The virus could also show its contagious effects in the poor slums of South America’s poorly-designed metropolitan areas, experts say.
The poor continent appears to have thus far been lucky in its low tally of deaths and confirmed cases.
But a recent UN report warned that if effective measures are not taken across the continent, the virus may infect 1.2 billion people, killing 3.3 million Africans. The continent has a population of 1.3 billion people.
The economic effects of the pandemic have been clear in South Africa, where the government lifted lockdowns after riots broke out in some cities over food shortages.
As of this week, South Africa has the most confirmed cases across the continent.
India, which has a populist leadership like in Brazil and the US, the two top leading countries with confirmed cases and death tolls, is now the third worst-hit country by the pandemic.

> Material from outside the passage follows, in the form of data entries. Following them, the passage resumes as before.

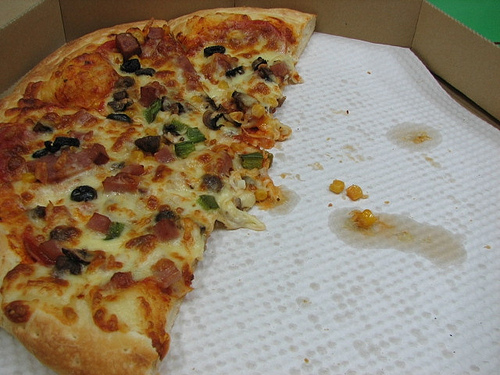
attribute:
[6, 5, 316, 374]
pizza half — half gone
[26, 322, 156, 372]
crust — brown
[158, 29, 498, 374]
paper — whiter, lining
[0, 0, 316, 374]
pizza — half eaten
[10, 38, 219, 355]
pizza — cooked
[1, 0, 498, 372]
box — cardboard, brown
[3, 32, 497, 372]
packaging — paper, under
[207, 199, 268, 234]
cheese — falling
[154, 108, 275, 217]
peppers — green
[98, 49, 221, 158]
kernals — corn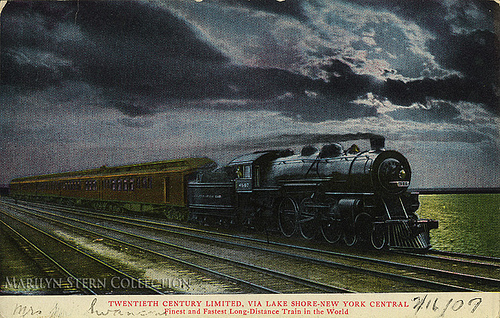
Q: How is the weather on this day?
A: It is cloudy.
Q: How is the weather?
A: It is cloudy.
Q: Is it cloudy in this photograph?
A: Yes, it is cloudy.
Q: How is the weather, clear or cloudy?
A: It is cloudy.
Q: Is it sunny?
A: No, it is cloudy.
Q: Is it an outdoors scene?
A: Yes, it is outdoors.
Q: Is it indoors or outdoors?
A: It is outdoors.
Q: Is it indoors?
A: No, it is outdoors.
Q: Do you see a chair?
A: No, there are no chairs.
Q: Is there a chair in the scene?
A: No, there are no chairs.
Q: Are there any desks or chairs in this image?
A: No, there are no chairs or desks.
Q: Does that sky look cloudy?
A: Yes, the sky is cloudy.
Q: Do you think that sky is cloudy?
A: Yes, the sky is cloudy.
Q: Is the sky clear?
A: No, the sky is cloudy.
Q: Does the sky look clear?
A: No, the sky is cloudy.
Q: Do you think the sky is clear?
A: No, the sky is cloudy.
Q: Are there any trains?
A: Yes, there is a train.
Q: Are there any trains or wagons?
A: Yes, there is a train.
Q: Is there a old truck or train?
A: Yes, there is an old train.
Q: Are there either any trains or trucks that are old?
A: Yes, the train is old.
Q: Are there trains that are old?
A: Yes, there is an old train.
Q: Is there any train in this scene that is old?
A: Yes, there is a train that is old.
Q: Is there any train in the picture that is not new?
A: Yes, there is a old train.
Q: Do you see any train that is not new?
A: Yes, there is a old train.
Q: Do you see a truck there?
A: No, there are no trucks.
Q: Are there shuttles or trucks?
A: No, there are no trucks or shuttles.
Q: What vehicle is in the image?
A: The vehicle is a train.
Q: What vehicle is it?
A: The vehicle is a train.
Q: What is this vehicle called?
A: This is a train.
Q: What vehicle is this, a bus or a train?
A: This is a train.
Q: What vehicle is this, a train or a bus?
A: This is a train.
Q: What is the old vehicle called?
A: The vehicle is a train.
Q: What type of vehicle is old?
A: The vehicle is a train.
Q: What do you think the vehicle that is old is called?
A: The vehicle is a train.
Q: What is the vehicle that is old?
A: The vehicle is a train.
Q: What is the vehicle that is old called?
A: The vehicle is a train.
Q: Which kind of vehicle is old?
A: The vehicle is a train.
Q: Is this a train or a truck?
A: This is a train.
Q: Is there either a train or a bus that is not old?
A: No, there is a train but it is old.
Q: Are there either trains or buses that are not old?
A: No, there is a train but it is old.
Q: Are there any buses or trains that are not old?
A: No, there is a train but it is old.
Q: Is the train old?
A: Yes, the train is old.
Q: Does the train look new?
A: No, the train is old.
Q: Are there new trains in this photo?
A: No, there is a train but it is old.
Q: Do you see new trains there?
A: No, there is a train but it is old.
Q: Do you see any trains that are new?
A: No, there is a train but it is old.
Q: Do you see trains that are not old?
A: No, there is a train but it is old.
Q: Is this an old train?
A: Yes, this is an old train.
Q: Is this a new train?
A: No, this is an old train.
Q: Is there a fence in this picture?
A: No, there are no fences.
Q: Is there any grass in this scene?
A: Yes, there is grass.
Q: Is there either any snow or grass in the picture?
A: Yes, there is grass.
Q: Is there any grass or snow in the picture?
A: Yes, there is grass.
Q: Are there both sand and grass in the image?
A: No, there is grass but no sand.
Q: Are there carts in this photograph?
A: No, there are no carts.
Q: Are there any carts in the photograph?
A: No, there are no carts.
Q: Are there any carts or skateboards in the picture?
A: No, there are no carts or skateboards.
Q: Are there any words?
A: Yes, there are words.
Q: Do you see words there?
A: Yes, there are words.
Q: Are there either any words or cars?
A: Yes, there are words.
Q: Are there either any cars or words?
A: Yes, there are words.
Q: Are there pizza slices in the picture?
A: No, there are no pizza slices.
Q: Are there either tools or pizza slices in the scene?
A: No, there are no pizza slices or tools.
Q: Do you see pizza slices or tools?
A: No, there are no pizza slices or tools.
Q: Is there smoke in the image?
A: Yes, there is smoke.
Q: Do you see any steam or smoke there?
A: Yes, there is smoke.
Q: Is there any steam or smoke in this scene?
A: Yes, there is smoke.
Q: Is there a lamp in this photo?
A: No, there are no lamps.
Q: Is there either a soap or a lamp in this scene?
A: No, there are no lamps or soaps.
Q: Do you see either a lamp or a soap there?
A: No, there are no lamps or soaps.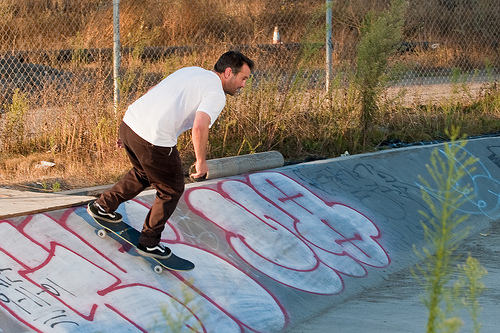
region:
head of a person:
[203, 52, 270, 92]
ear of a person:
[219, 54, 239, 75]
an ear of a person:
[217, 67, 237, 81]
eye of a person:
[235, 68, 259, 80]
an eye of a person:
[235, 74, 250, 84]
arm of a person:
[183, 105, 228, 163]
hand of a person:
[180, 161, 222, 188]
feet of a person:
[130, 236, 187, 271]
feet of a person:
[79, 202, 122, 229]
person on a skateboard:
[66, 45, 311, 273]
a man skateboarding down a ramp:
[51, 16, 266, 290]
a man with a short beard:
[208, 35, 259, 108]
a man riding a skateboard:
[49, 28, 271, 280]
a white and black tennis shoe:
[133, 230, 173, 263]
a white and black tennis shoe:
[78, 194, 128, 226]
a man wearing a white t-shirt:
[118, 30, 263, 147]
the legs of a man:
[81, 128, 191, 251]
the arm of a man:
[178, 100, 228, 191]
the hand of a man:
[188, 158, 208, 183]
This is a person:
[87, 36, 268, 277]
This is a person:
[68, 38, 310, 310]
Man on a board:
[89, 197, 200, 282]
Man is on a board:
[83, 196, 200, 276]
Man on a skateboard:
[86, 198, 201, 283]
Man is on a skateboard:
[82, 194, 201, 281]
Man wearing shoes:
[86, 198, 176, 267]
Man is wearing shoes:
[87, 192, 174, 259]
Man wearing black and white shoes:
[81, 199, 176, 262]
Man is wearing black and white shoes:
[87, 195, 176, 261]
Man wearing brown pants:
[91, 110, 187, 245]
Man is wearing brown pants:
[100, 106, 187, 244]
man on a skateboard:
[135, 32, 277, 282]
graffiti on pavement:
[27, 207, 441, 305]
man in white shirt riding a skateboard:
[109, 33, 264, 280]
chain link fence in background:
[68, 10, 472, 95]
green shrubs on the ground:
[305, 13, 460, 126]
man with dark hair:
[214, 44, 255, 105]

In Pakistan, where confirmed cases also continue to increase, the pandemic hit the economy badly, forcing the government not to impose strict lockdowns across the country.
In March, when the virus began dominating international headlines, Pakistani Prime Minister, Imran Khan, conceded that the government could not enforce a strict lockdown.
“If we shut down the cities we will save them from corona at one end, but they will die from hunger on the other side,” Khan said.
Bangladesh, another South Asian country, also appears to have suffered more from the pandemic’s economic consequences than the pandemic itself.
In Bangladesh, the economy heavily depends on its expats working abroad and their remittances. In April, those remittances fell back nearly 25% compared to a year earlier.
In terms of confirmed cases, the numbers from both Pakistan and Bangladesh have recently increased, making the two Asian countries rank in the top 20 nations with most cases.